### Reading text ###

As for Adam and Eve—the “dawn of human history” couple to which Mr. Fischer refers—they’re mythological figures. The texts describing them were written long after human civilizations—in Egypt, for example—were already ancient. Adam and Eve were conjured by “tribal” people to explain human origins and create a “religion”: both of those terms and the facts they denote are important in understanding the Bible as a biblical scholar would, not as the cherry-picking literalist uses it. Dr. Helminiak explained in What the Bible Really Says About Homosexuality:
the literal approach reading [of the bible] . . . has disadvantages. Since this approach has no elaborate [hermeneutical] guidelines, different people can arrive at different meanings for any text they consider. All can claim that the text means what it means to them. . . . Popularity decides what the Bible means. An influential preacher could even impose a personal view on a whole congregation.
Contemporary examples of such a potentially lethal situation are noted in Part II. But to continue with Dr. Helminiak’s analysis:
But the fact that many people believe something, doesn’t necessarily make it right. The long history of slavery is a clear case in point. So the serious disadvantage here is that people may well end up believing not what God requires but simply what makes them comfortable and secure.

###

Extend the passage on reading the Bible literally, picking up right after its last sentence.

### Data to examine ###

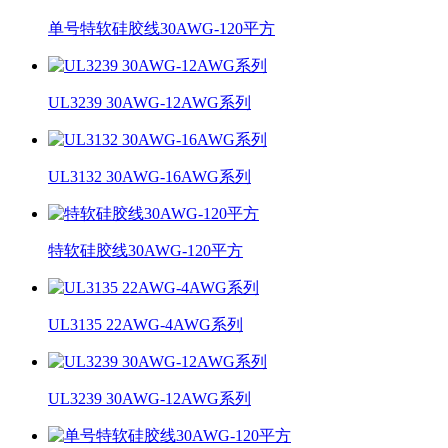
单号特软硅胶线30AWG-120平方
UL3239 30AWG-12AWG系列
UL3132 30AWG-16AWG系列
特软硅胶线30AWG-120平方
UL3135 22AWG-4AWG系列
UL3239 30AWG-12AWG系列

###

**Result of the exercise**
Another disadvantage is selective use of the Bible. That is, this [literal reading] approach tends to emphasize one text and overlook another. Preachers condemn lesbians and gays because the Bible mentions same-sex acts in passing. But the same preachers do not advocate slavery even though many long passages support it . . . They do not encourage people to gouge out their eyes or cut off their hands even though Jesus’ literal words suggest that remedy for temptation (Matthew 5:22–29). Those preachers often allow divorce even though Jesus’ teaching taken literally condemns it (Matthew 5:32; Mark 10:1–12; Luke 16:18). They allow women to teach in Sunday school or to speak in church even though 1 Timothy 2:11–14 clearly forbids that. . . . They do not believe the earth is flat as Genesis 1:1–17 suggests. The literal approach is almost forced to pick and choose as it applies to the Bible. Otherwise some very unaccountable situations arise.
Finally, the literal approach is hard pressed to address new issues—nuclear energy, surrogate motherhood, environmental pollution, the use of outer space, genetic engineering, regulation of the Internet. The Bible never imagined these things, so it never really addressed them.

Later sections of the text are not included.